Kriptomeda CEO’su ve artık Cointelegraph Türkiye’nin de çiçeği burnunda CEO’su olan Eray Dengiz bana Türkçe versiyonu franchise olarak almakla ilgili fikir sorduğunda, global versiyonun editörlerinden biriydim. Türkçe ekibin başında uzun yıllar birlikte çalıştığımız sevgili arkadaşım Emre Günen vardı. İki kişilik bir sosyal medya ekibimiz hatta hafta sonu yazarımız bile mevcuttu. Yine de, global ekibin büyüklüğü ve çalıştığı yoğun tempoyla kıyasladığımda, tamamı evden çalışan bu kısıtlı ekibin, Cointelegraph markasını Türkiye’de gerçek potansiyeline taşımasına imkan olmadığını net olarak görebiliyordum.

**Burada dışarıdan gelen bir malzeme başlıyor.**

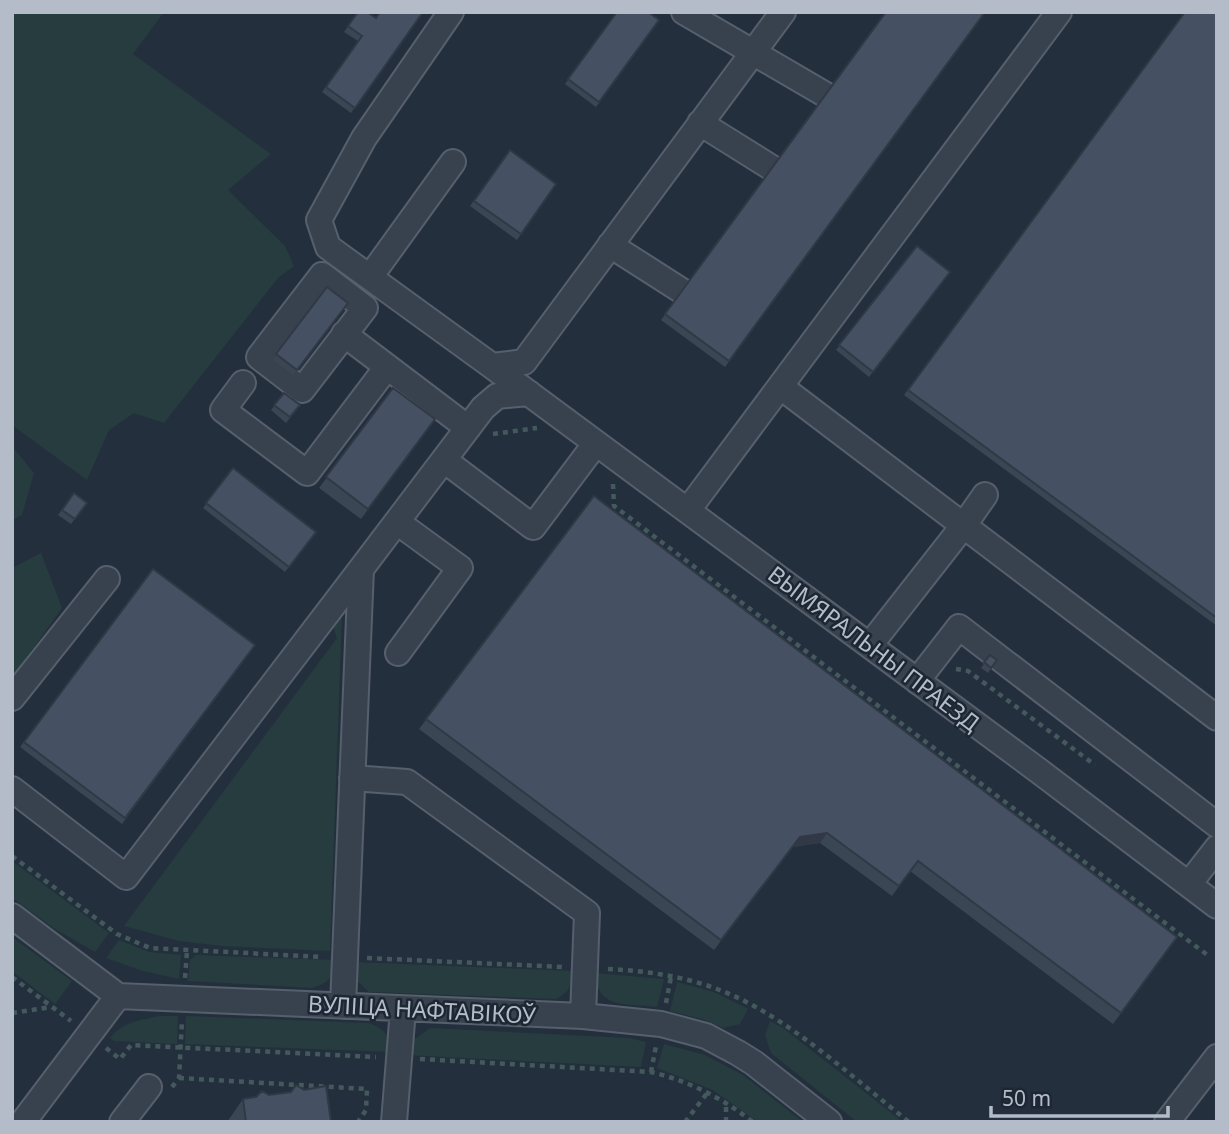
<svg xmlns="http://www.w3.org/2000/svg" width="1229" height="1134" viewBox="0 0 1229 1134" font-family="'Noto Sans',sans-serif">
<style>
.green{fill:#263c3f}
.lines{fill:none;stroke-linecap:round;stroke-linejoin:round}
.minor-casing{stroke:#565f6c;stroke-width:28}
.path{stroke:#44595c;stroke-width:4.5;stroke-dasharray:5 5;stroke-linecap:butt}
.minor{stroke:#38414e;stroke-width:24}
.wall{fill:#3b4654}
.shaded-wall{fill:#303945}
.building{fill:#455162;stroke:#303945;stroke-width:2}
.labels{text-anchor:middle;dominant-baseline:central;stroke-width:5;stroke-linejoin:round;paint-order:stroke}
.street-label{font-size:23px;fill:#b4bcc9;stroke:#1d2633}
</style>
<rect width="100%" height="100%" fill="#242f3e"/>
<path class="green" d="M12 12H164L133 54 271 154 228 190 285 246 294 266 278 278 164 423 134 413 109 430 87 480 12 425Z
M12 446 34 473 22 515 12 520Z
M41 553 62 608 12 678V568Z
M342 616 330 951 222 946 179 941 124 926 337 638 332 624 338 617Z
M12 861 109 933 95 952 55 929 12 898Z
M12 937 72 981 55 1004 12 971Z
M119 940 149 952 181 955 179 979 143 971 106 958Z
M196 955 335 960C333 978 329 983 312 988L188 981 190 960Z
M354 962 573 971C573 986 569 992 556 999L369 992 356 980Z
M595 973 664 979 657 1007C628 1003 597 1010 595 973Z
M677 982 714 992 748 1009 740 1024 723 1028 702 1019 670 1011Z
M159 1016H178L177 1044 114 1041 110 1038C122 1022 141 1020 159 1016Z
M186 1016 368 1023C385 1028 389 1036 394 1052L185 1044Z
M770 1021 783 1028 903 1122H857L771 1053 765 1035Z
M430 1028 629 1038 646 1042 641 1067 407 1055 411 1042Z
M664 1044 705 1055 743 1075 803 1122H758L713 1090 657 1068Z"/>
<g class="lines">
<defs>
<path id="minor" d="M451 12 364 138 319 220 328 247 492 366 524 362 783 12
M684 12 826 95
M700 123 772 168
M610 245 682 291
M322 275 365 308 302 390 259 357Z
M370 277 453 162
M344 334 468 428
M492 366 1039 771 1217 906
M243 383 223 410 307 473 387 367
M781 387 1217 718
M444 460 533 527 596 443
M688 510 1059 12
M397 522 460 568 398 653
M870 645 964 525 985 495
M920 683 917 681 959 627 1217 825
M12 698 107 579
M352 778 407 782 587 913 583 1016
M12 789 126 877 361 569
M1189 884 1217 848
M12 916 118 996 583 1016 661 1024 706 1036 738 1053 754 1063 829 1122
M343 1006 361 569 483 408 497 396 529 393
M23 1122 118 996
M122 1122 149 1087
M394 1122 403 1009
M1167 1122 1217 1057"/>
</defs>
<use href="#minor" class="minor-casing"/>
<path class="path" d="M493 434 537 428
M613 484 614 506 1210 957
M956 669 968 671 1095 765
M12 856 117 934 150 948 323 957
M367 958 564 967
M608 969C651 971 695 978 734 996 794 1023 857 1081 909 1122
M12 977 71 1021
M185 978 187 951
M666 1003 671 977
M12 1013 51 1007
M106 1048 120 1059 131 1045 376 1057
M420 1059 651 1072C689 1081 722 1098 753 1122
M651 1072 656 1046
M179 1078 367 1089 366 1110 358 1122
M172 1087 179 1078 182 1021
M685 1122 708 1092
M726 1122V1102"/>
<use href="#minor" class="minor"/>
</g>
<path class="wall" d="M358 12 376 18 423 12 351 113 322 92 358 41 344 32Z
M617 12 659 20 596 107 565 84Z
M886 12H985L725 367 661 320Z
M1185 12H1217V626L904 395Z
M510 150 556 184 517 240 470 206Z
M917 246 950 272 869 377 836 350Z
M327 287 348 303 293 375 273 360Z
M393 388 435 419 361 519 319 488Z
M284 393 300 405 286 423 271 410Z
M233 468 316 532 285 572 203 508Z
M74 493 87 503 71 524 58 515Z
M594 496 1177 937 1113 1024 910 871 892 896 820 843 792 847 714 950 419 729Z
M153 569 255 645 122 824 20 747Z
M990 655 997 660 988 673 981 668Z
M269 1095 331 1122H227L243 1099Z"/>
<path class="shaded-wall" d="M827 833 820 843 792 847 714 950 800 837Z"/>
<path class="building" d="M358 12H367L376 18 380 12H423L355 108 326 87 362 36 348 26Z
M617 12H648L659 20 599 102 568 79Z
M886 12H985L729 361 665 314Z
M1185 12H1217V618L908 390Z
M510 150 556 184 521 234 474 201Z
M917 246 950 272 873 372 839 345Z
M327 287 348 303 297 370 276 354Z
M393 388 435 419 368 509 326 477Z
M284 393 300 405 290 417 274 405Z
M233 468 316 532 289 567 206 503Z
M74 493 87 503 75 519 62 510Z
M594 496 1177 937 1121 1013 918 861 899 886 827 833 800 837 721 940 426 719Z
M153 569 255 645 125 818 24 742Z
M990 655 997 660 991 668 984 662Z
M296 1085 304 1090 326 1086 331 1122H246L243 1099 256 1097 262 1091 269 1095 291 1092Z"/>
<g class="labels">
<g class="street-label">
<text transform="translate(874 648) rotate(37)">ВЫМЯРАЛЬНЫ ПРАЕЗД</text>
<text transform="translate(422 1009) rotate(3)">ВУЛІЦА НАФТАВІКОЎ</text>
</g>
</g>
<rect width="1229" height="1134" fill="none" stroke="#b4bcc9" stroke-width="28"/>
<path d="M991 1106v10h177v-10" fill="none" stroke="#b4bcc9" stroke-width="3.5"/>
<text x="1002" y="1106" font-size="21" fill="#b4bcc9" stroke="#1d2633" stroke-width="5" paint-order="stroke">50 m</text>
</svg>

Cointelegraph Türkiye 2.0 ile tanışın
Aylar süren yorucu ve stresli bir anlaşma sürecinin ardından Cointelegraph nihayet onu layıkıyla temsil edecek bir Türkçe versiyona kavuştu. Kriptomeda, bana göre Türkiye’nin en büyük, ama daha da önemlisi en özverili kripto para medyası. Bünyesinde hem kalabalık hem de yetenekli bir ekip barındırıyor. Ofislerini her ziyaret ettiğimde genç arkadaşlarımın gözlerindeki ışıltıyı görebiliyorum (belki ekonomi iyiye gittiği içindir, kim bilir).
İnsan yüzü görmeksizin, global bir markayı üç yıl boyunca evdeki kanepeden temsil etmek oldukça yorucu bir iş. Emre Günen biraz nefes almak ve enerji toplayabileceği yeni projelere odaklanmak için görevinden ayrıldı. Yerine, aldığı her kararda, attığı birçok adımda bana kendi gençliğimizi hatırlatan Hazal Orta, Cointelegraph Türkiye yönetici editörü olarak sahaya çıktı.

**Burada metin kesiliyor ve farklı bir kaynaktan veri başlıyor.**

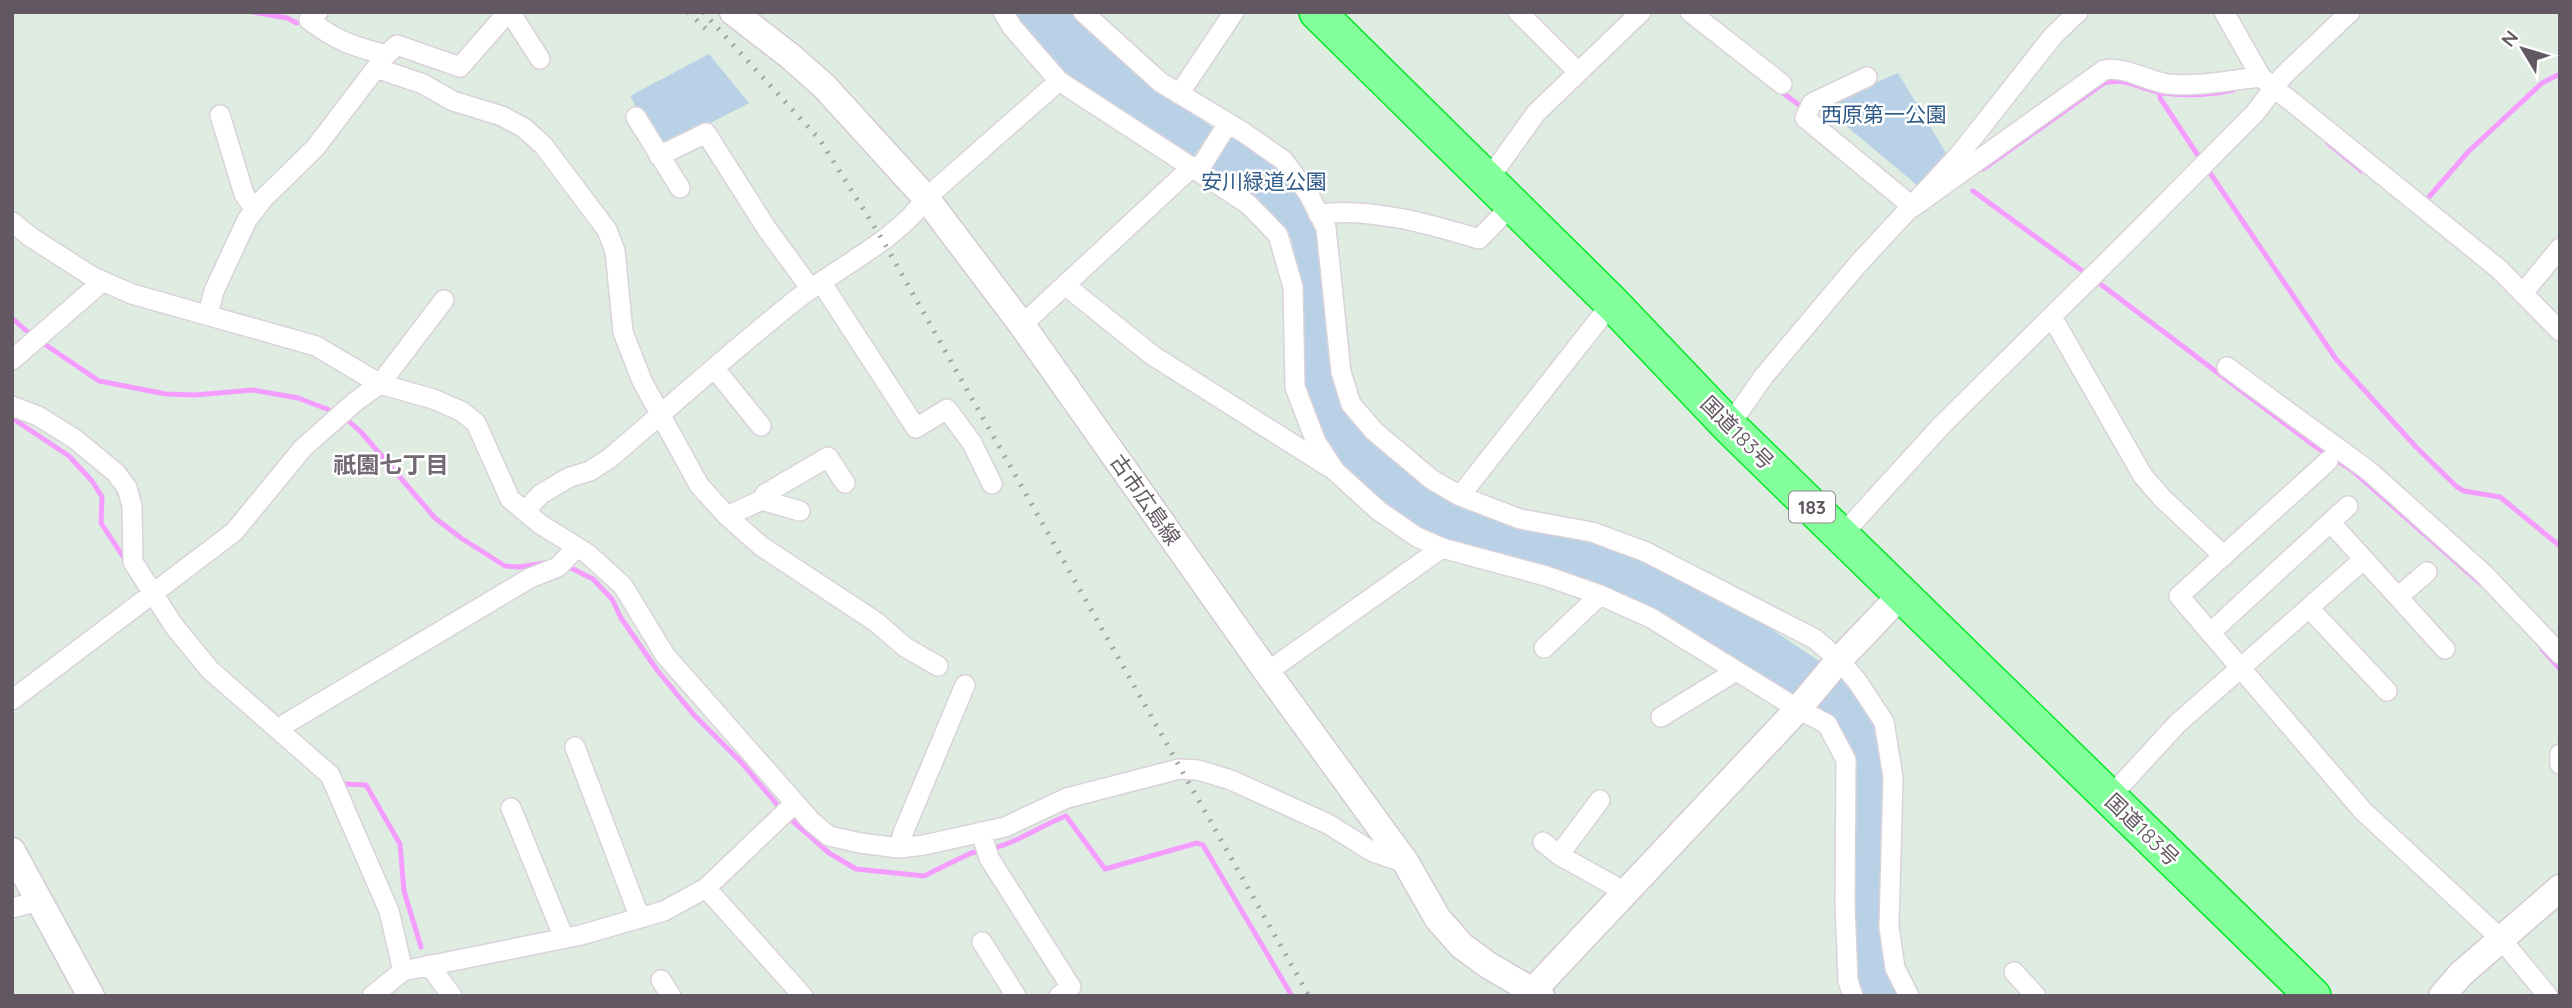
<svg xmlns="http://www.w3.org/2000/svg" width="2572" height="1008" font-family="Quicksand,'Noto Sans JP',sans-serif">
  <rect width="100%" height="100%" fill="#deece2"/>
  <path fill="#b9d1e6" d="M 1013,12 L 1077,12 L 1141,77 L 1213,128 L 1191,160 L 1061,71 L 1016,19 Z
    M 709,54 L 749,103 L 660,149 L 630,96 Z
    M 1898,73 L 1949,158 L 1923,190 L 1822,106 Z
    M 1230,133 L 1281,165 L 1305,199 L 1320,238 L 1335,390 L 1364,435 L 1432,491 L 1496,518 L 1573,536 L 1647,562 L 1764,624 L 1822,663 L 1796,699 L 1699,636 L 1638,603 L 1564,571 L 1445,542 L 1400,518 L 1339,463 L 1309,408 L 1300,362 L 1300,284 L 1291,238 L 1267,213 L 1207,170 Z
    M 1843,673 L 1879,727 L 1883,778 L 1885,967 L 1901,996 L 1864,996 L 1856,974 L 1853,758 L 1838,725 L 1812,709 Z"/>
  <g fill="none" stroke-linecap="round" stroke-linejoin="round">
    <path stroke="#f59cff" stroke-width="5" d="M 253,12 L 287,18 L 297,23
      M 1780,91 L 1806,110
      M 2160,92 L 2160,98 L 2201,160
      M 2328,143 L 2362,171
      M 1983,169 L 2104,83 C 2127,77 2140,89 2162,93 C 2185,96 2210,95 2233,90
      M 2208,170 L 2336,359 L 2417,448 L 2457,487 L 2464,491 L 2500,497 L 2560,546
      M 1973,191 L 2088,275
      M 2428,198 L 2469,151 L 2542,83 L 2560,74
      M 2095,280 L 2316,447 L 2353,471 L 2480,583
      M 12,318 L 31,335
      M 40,341 L 99,381 L 166,394 L 195,395 L 253,390 L 298,398 L 332,411 L 344,417 L 361,432 L 435,518 L 461,538 L 505,566 L 519,567 L 545,563
      M 12,418 L 69,456 L 92,481 L 102,497 L 101,523 L 126,561
      M 565,565 L 593,579 L 612,599 L 621,618 L 657,670 L 694,715 L 740,761 L 781,809
      M 2542,649 L 2560,669
      M 344,784 L 366,785 L 400,844 L 404,891 L 421,947
      M 787,816 L 829,853 L 856,869 L 924,876 L 971,853 L 981,851
      M 990,849 C 1017,843 1040,826 1066,816 L 1105,869 L 1197,843 L 1203,845 L 1292,996"/>
    <defs>
      <path id="street" d="M 510,12 L 540,59
        M 1003,12 L 1012,27 L 1059,81 L 1248,204 L 1278,235 L 1293,287 L 1295,387 L 1316,442 L 1335,471 L 1379,511 L 1417,537 L 1442,548 L 1546,576 L 1600,595 L 1651,618 L 1798,709 L 1827,724 L 1846,760 L 1845,904 L 1848,981 L 1853,996
        M 1083,12 L 1160,82 L 1243,132 L 1283,160 L 1308,193 L 1326,228 L 1341,372 L 1351,404 L 1374,431 L 1431,479 L 1460,496 L 1520,519 L 1592,532 L 1646,552 L 1815,639 L 1839,660 L 1857,681 L 1884,722 L 1893,777 L 1889,927 L 1895,968 L 1909,996
        M 1518,12 L 1578,72
        M 1690,12 L 1782,84
        M 2224,12 L 2261,77 L 2499,269 L 2560,331
        M 386,55 L 397,45 L 460,67 L 508,12
        M 376,68 L 423,84 L 453,101 L 502,116 L 524,128 L 543,145 L 607,230 L 615,251 L 623,332 L 642,381 L 699,485 L 727,516 L 761,546 L 876,622 L 905,647 L 938,666
        M 1867,77 L 1812,103 L 1805,118 L 1913,207 L 2104,70 C 2126,66 2146,81 2168,84 C 2198,87 2231,80 2261,77
        M 1179,94 L 1234,12
        M 220,115 L 244,194 L 255,210
        M 636,117 L 680,188
        M 659,156 L 706,133 L 767,229 L 811,289
        M 1488,180 L 1536,113 L 1641,12
        M 1318,214 C 1370,207 1430,224 1479,239 L 1513,204
        M 12,222 L 32,238 L 93,277 L 132,294 L 316,346 L 380,384 L 433,399 L 461,411 L 476,423 L 510,499 L 540,524 L 588,554 L 623,586 L 665,655 L 811,821 L 829,836 L 860,843 L 899,848 L 924,845 L 1005,827 L 1067,798 L 1179,769 L 1198,770 L 1231,780 L 1328,824 L 1373,852 L 1406,863
        M 821,282 L 916,428 L 947,409 L 972,443 L 992,484
        M 1065,285 L 1152,355 L 1329,467
        M 2523,293 L 2560,248
        M 208,314 L 214,291 L 247,220 L 264,198 L 315,148 L 386,55 C 352,46 337,41 309,20 L 318,12
        M 2052,317 L 2143,476 L 2163,499 L 2224,556
        M 1022,325 L 1192,167 L 1202,165 L 1228,123
        M 12,360 L 103,281
        M 2227,367 L 2369,471 L 2483,573 L 2560,654
        M 715,369 L 761,426
        M 12,406 L 38,416 L 75,439 L 116,473 L 127,488 L 132,506 L 133,562 L 174,626 L 210,670 L 330,775 L 389,911 L 403,971
        M 1729,426 L 1764,376 L 1858,264 L 1959,155 L 2053,36 L 2078,12
        M 2328,461 L 2179,596 L 2363,811 L 2501,939 L 2548,996
        M 1460,496 L 1612,303
        M 762,500 L 800,511
        M 525,511 L 541,494 L 570,477 L 590,471 L 610,458 C 672,405 733,350 797,299 C 835,269 900,238 926,198 L 1059,81
        M 727,516 L 762,500 L 765,494 L 828,457 L 845,483
        M 2331,523 L 2445,649
        M 1841,536 L 1941,426 L 2130,239 L 2255,113 L 2283,76 L 2350,12
        M 2398,597 L 2427,572
        M 2309,608 L 2387,691
        M 2210,633 L 2348,506
        M 1544,648 L 1600,595
        M 1267,672 L 1442,548
        M 12,700 L 234,532 L 303,448 L 356,401 L 380,384 L 444,300
        M 1661,717 L 1736,671
        M 280,731 L 287,723 L 530,578 L 558,567 L 577,547
        M 575,747 L 640,918
        M 2560,754 L 2560,764
        M 2109,798 L 2178,723 L 2363,560
        M 511,808 L 564,938
        M 981,832 L 989,858 L 1071,987 L 1059,996
        M 1543,842 L 1559,855 L 1625,892
        M 899,848 L 903,833 L 965,685
        M 1559,855 L 1600,800
        M 706,888 L 803,996
        M 12,908 L 39,901
        M 982,942 L 1016,996
        M 429,965 L 452,996
        M 2014,972 L 2036,996
        M 661,980 L 671,996
        M 372,996 L 403,971 L 581,935 L 664,911 L 706,888 L 795,803"/>
      <path id="secondary" d="M 733,12 L 790,56 L 824,86 L 926,198 L 1022,325 L 1267,672 L 1406,863 L 1438,919 L 1462,946 L 1488,965 L 1541,996
        M 12,851 L 91,996
        M 1528,996 L 1798,709 L 1839,660 L 1901,595
        M 2442,996 L 2461,974 L 2560,888"/>
      <path id="highway" d="M 1317,12 L 1612,303 L 1729,426 L 2313,996"/>
    </defs>
    <use href="#street" stroke="#dad2d9" stroke-width="22"/>
    <use href="#secondary" stroke="#d4cad3" stroke-width="29"/>
    <use href="#highway" stroke="#00eb22" stroke-width="38"/>
    <use href="#street" stroke="#fff" stroke-width="19"/>
    <use href="#secondary" stroke="#fff" stroke-width="26"/>
    <use href="#highway" stroke="#83ff9c" stroke-width="35"/>
    <path stroke="#a5a2a5" stroke-width="5" stroke-dasharray="2 9" stroke-linecap="butt" d="M 688,12 L 709,32
      M 703,12 L 820,140 L 882,239 L 1309,996"/>
  </g>
  <g text-anchor="middle" stroke-width="5" stroke-linejoin="round" paint-order="stroke">
    <rect fill="#fff" stroke="#908a90" stroke-width="2" x="1789" y="491.5" width="46" height="31" rx="5"/>
    <g font-size="19" font-weight="bold" fill="#615861">
      <text x="1812" y="514">183</text>
    </g>
    <g font-size="21" fill="#305b88" stroke="#fff">
      <text x="1884" y="122">西原第一公園</text>
      <text x="1264" y="189">安川緑道公園</text>
    </g>
    <g font-size="21" fill="#615861" stroke="#fff">
      <text transform="translate(1737 433) rotate(45)" y="7">国道183号</text>
      <text transform="translate(1145 500) rotate(55)" y="7">古市広島線</text>
      <text transform="translate(2142 830) rotate(44)" y="7">国道183号</text>
    </g>
    <g font-size="23" font-weight="bold" fill="#736973" stroke="#fff">
      <text x="391" y="473">祇園七丁目</text>
    </g>
  </g>
  <rect width="2572" height="1008" fill="none" stroke="#615861" stroke-width="28"/>
  <g transform="translate(2523 49) rotate(308)" stroke="#ffffff" stroke-width="5" paint-order="stroke">
  <path d="M0-5L12 26L0 18L-12 26Z" fill="#615861"/>
  <text y="-10" font-size="19" font-weight="bold" text-anchor="middle" fill="#615861">N</text>
  </g>
</svg>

Cointelegraph Türkiye video kanalı açıldı. Arka planda şampiyonlar ligi bir prodüksiyon ekibi var. Uçtan uca dijital dünyanın tamamını en etkili şekilde kapsama ve Cointelegraph markasını büyütme görevi, Kriptomeda’nın diğer yayınlarında müthiş işler yapan Ali Tunç’a emanet.
Yaklaşık bir buçuk yıldır Cointelegraph global versiyonunda editör olarak çalışıyorum ve Türkiye’de faaliyetlerin, globaldeki kalite ve kapsama bu kadar hızlı yaklaştığını görmek benim için son derece keyif verici.
Bugüne kadar, yukarıda paylaştığım sebepler nedeniyle Cointelegraph’ın Türkçe bir versiyonu olduğundan dahi haberi olmayan ekosistem paydaşlarını, bu büyüleyici yolculuğa eşlik etmeye davet ediyorum. Marka büyük, ekip büyük, vizyon büyük: Cointelegraph Türkiye artık emin ellerde!